## [REQUIRED ACTION]
Show every line in the entries below where the word "карамели" appears.

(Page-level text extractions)
BEGIN

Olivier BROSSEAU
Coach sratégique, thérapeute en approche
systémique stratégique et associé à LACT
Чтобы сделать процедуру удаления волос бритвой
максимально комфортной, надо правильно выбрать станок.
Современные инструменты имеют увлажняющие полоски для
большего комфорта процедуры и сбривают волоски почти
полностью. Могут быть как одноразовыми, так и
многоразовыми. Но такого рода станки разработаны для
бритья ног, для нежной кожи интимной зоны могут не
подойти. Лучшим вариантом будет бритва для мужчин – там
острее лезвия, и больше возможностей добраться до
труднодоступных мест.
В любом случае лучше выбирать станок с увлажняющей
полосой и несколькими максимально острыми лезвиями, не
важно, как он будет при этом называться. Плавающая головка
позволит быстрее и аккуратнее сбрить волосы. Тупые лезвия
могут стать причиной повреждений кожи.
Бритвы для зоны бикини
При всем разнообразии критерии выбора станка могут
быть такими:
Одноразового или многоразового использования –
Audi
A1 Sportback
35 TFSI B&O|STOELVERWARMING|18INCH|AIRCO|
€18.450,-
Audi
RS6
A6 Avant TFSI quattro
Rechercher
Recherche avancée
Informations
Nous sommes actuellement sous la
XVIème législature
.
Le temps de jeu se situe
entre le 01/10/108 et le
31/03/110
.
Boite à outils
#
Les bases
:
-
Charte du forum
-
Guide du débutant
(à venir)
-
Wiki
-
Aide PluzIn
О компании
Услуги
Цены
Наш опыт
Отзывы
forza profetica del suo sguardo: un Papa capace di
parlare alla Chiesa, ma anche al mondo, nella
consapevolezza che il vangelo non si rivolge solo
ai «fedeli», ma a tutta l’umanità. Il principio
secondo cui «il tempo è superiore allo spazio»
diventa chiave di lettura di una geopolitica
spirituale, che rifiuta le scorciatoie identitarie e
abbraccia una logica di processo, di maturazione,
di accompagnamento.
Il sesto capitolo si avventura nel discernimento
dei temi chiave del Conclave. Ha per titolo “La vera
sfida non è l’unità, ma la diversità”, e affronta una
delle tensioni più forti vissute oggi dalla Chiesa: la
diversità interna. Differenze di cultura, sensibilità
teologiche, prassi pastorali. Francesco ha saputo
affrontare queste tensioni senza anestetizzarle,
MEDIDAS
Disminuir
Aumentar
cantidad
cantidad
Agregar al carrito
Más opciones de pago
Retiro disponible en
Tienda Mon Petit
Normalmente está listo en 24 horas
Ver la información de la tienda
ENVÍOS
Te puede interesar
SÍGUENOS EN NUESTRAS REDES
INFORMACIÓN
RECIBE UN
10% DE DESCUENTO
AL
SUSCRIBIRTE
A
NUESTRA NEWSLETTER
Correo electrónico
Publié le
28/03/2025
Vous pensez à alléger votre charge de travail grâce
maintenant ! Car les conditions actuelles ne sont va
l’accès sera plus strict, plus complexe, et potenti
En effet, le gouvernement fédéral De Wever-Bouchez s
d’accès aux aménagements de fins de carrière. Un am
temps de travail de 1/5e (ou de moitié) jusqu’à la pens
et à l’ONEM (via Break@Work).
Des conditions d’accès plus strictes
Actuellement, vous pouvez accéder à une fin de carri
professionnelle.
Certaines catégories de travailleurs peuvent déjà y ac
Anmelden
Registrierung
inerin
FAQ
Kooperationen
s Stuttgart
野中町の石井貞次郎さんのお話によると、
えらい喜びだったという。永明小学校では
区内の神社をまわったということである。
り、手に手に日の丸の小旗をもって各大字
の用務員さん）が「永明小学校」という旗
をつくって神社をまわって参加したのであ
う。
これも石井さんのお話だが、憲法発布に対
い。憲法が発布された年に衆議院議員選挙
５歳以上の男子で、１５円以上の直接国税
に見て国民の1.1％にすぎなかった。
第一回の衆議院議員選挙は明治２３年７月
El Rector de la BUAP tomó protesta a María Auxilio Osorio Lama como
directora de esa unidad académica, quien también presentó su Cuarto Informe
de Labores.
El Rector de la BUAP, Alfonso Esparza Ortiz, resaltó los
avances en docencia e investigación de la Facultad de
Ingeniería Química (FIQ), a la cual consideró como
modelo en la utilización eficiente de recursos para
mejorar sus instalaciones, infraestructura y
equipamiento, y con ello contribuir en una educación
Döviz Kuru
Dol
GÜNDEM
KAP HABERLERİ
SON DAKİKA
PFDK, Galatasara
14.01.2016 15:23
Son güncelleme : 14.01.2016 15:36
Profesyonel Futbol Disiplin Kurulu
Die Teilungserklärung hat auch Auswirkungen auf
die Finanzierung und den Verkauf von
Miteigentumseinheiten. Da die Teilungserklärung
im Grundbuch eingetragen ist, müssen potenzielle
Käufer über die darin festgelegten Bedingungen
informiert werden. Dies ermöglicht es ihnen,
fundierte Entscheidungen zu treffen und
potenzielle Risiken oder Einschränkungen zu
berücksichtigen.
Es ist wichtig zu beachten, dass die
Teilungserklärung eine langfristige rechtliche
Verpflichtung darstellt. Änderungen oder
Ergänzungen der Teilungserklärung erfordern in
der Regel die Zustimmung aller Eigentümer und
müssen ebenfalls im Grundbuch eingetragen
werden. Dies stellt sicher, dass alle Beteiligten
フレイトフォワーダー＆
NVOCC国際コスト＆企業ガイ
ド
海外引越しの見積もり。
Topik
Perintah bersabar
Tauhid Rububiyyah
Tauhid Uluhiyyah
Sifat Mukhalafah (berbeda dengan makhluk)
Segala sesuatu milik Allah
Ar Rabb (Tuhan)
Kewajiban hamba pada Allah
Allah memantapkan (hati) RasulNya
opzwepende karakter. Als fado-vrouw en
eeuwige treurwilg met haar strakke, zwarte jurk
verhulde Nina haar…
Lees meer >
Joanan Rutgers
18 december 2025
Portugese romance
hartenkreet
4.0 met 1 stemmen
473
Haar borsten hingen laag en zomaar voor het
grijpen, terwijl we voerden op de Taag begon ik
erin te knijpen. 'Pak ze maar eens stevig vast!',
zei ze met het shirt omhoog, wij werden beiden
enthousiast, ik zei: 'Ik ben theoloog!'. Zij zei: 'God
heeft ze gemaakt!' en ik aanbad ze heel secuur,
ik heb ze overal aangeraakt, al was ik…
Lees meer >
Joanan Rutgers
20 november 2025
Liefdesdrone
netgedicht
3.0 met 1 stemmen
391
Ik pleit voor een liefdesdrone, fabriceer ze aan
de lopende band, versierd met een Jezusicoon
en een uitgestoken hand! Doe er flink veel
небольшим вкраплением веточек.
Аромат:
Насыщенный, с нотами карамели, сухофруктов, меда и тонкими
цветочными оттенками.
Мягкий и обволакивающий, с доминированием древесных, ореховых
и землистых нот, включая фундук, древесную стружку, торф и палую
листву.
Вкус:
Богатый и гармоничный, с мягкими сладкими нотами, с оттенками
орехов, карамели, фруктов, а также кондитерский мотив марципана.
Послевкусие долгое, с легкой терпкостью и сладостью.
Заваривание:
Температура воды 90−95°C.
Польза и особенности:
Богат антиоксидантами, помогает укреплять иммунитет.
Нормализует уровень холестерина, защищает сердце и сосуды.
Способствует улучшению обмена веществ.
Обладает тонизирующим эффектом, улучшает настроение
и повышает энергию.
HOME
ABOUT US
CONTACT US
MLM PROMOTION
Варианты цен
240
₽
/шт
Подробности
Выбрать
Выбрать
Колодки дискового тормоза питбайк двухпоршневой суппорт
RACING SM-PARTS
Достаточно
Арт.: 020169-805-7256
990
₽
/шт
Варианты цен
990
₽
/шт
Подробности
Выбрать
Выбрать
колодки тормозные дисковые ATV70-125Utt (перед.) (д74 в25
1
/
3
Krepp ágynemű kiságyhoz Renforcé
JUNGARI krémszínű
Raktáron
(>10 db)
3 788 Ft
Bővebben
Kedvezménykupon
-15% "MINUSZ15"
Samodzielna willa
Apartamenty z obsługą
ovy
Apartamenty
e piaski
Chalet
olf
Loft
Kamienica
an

END

## [WRITTEN SOLUTION]
Насыщенный, с нотами карамели, сухофруктов, меда и тонкими
орехов, карамели, фруктов, а также кондитерский мотив марципана.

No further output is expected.